Bruxelles, le 27 février 2001. Point besoin de préciser que les propos tenus en 1975 par Daniel Cohn-Bendit dans son livre « Le Grand Bazar » étaient pour le moins déplacés. Daniel Cohn-Bendit l’a lui-même reconnu, clairement, sans équivoque possible.
Point besoin non plus d’ouvrir un débat sur Mai 1968 – comme le voudrait Le Soir, un journal bien connu pour son amour des vrais débats et des vraies enquêtes.
Le procès à Daniel Cohn-Bendit n’est rien d’autre qu’un procès en sorcellerie qui, comme tout procès en sorcellerie, sert à mieux masquer l’innomable, l’ignoble : ici la question de la pédocriminalité dont sont victimes chaque année en Europe des dizaines de milliers d’enfants au sein de leur propre famille ou dans les milieux dits de référence (école, paroisse, mouvement de jeunesse, …), des dizaines de milliers d’enfants du tiers-monde victimes du tourisme dit sexuel et de centaines d’enfants européens et non-européens, violés, torturés, assassinés par ces réseaux qui prospèrent en Europe et dont la grande presse continue à nier l’existence.

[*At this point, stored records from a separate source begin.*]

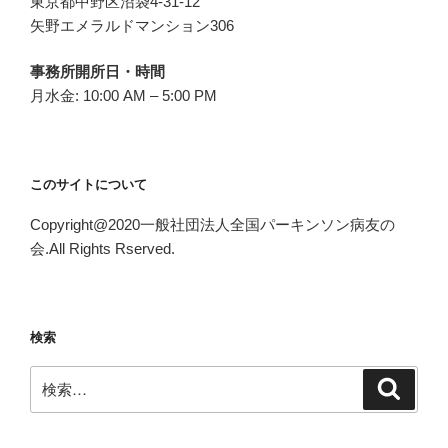
東京都中野区沼袋4-31-12
矢野エメラルドマンション306
事務所開所日・時間
月水金: 10:00 AM – 5:00 PM
このサイトについて
Copyright@2020一般社団法人全国パーキンソン病友の
会.All Rights Rserved.
検索
検
検
索
索: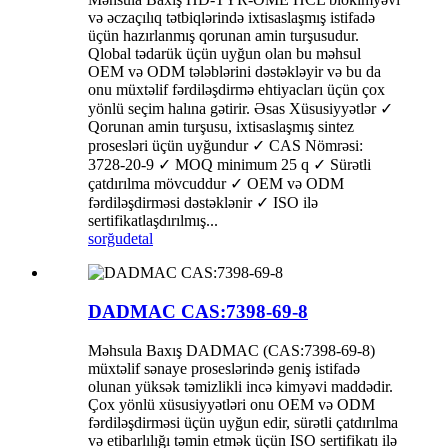
və əczaçılıq tətbiqlərində ixtisaslaşmış istifadə
üçün hazırlanmış qorunan amin turşusudur.
Qlobal tədarük üçün uyğun olan bu məhsul
OEM və ODM tələblərini dəstəkləyir və bu da
onu müxtəlif fərdiləşdirmə ehtiyacları üçün çox
yönlü seçim halına gətirir. Əsas Xüsusiyyətlər ✓
Qorunan amin turşusu, ixtisaslaşmış sintez
prosesləri üçün uyğundur ✓ CAS Nömrəsi:
3728-20-9 ✓ MOQ minimum 25 q ✓ Sürətli
çatdırılma mövcuddur ✓ OEM və ODM
fərdiləşdirməsi dəstəklənir ✓ ISO ilə
sertifikatlaşdırılmış...
sorğu
detal
DADMAC CAS:7398-69-8
Məhsula Baxış DADMAC (CAS:7398-69-8)
müxtəlif sənaye proseslərində geniş istifadə
olunan yüksək təmizlikli incə kimyəvi maddədir.
Çox yönlü xüsusiyyətləri onu OEM və ODM
fərdiləşdirməsi üçün uyğun edir, sürətli çatdırılma
və etibarlılığı təmin etmək üçün ISO sertifikatı ilə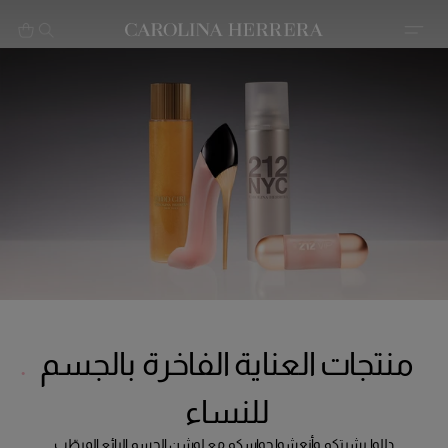
بيان إمكانية الوصول (الرابط)
منتجات العناية الفاخرة بالجسم
للنساء
دللوا بشرتكم وأنعشوا حواسكم مع لوشن الجسم الرائع المرطّب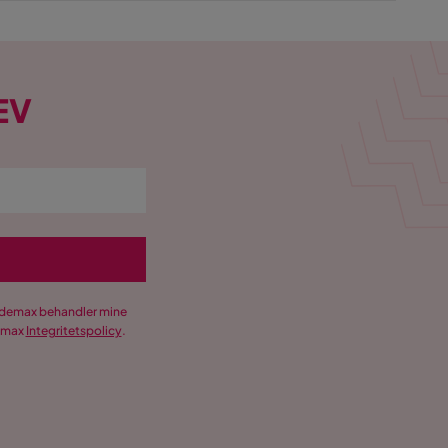
EV
Trademax behandler mine
demax
Integritetspolicy
.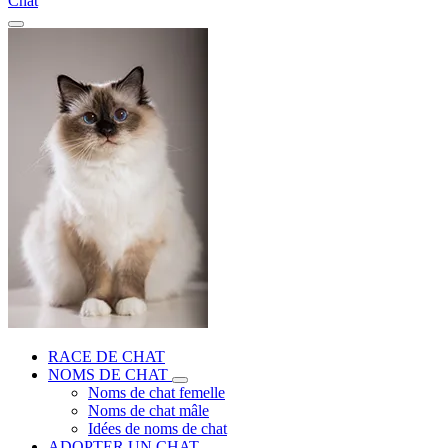
Chat
RACE DE CHAT
NOMS DE CHAT
Noms de chat femelle
Noms de chat mâle
Idées de noms de chat
ADOPTER UN CHAT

Enfin il n’est malheureusement pas inutile de rappeller qu’en démocratie libérale vaut le principe du « no crime without victims » (pas de crimes sans victimes), pas inutile de rappeller non plus que les libertés de pensée et d’opinion sont des droits fondamentaux. N’en déplaise à tous ces « libéraux » partisans, comme Louis Michel, de l’interdiction du Vlams Blok, de Haider, … et guère au premier rang pour exiger que les crimes avec victimes fassent l’objet de l’attention – et de la sévérité - qu’ils méritent de la part de la justice.
Il y a dix mille raisons pour que Daniel Cohn-Bendit n’envisage pas même une seconde de démissioner. Ne pas donner raison à ces nouveaux intolérants parés du « politiquement correct » de la plus vile espèce, est déjà amplement suffisant.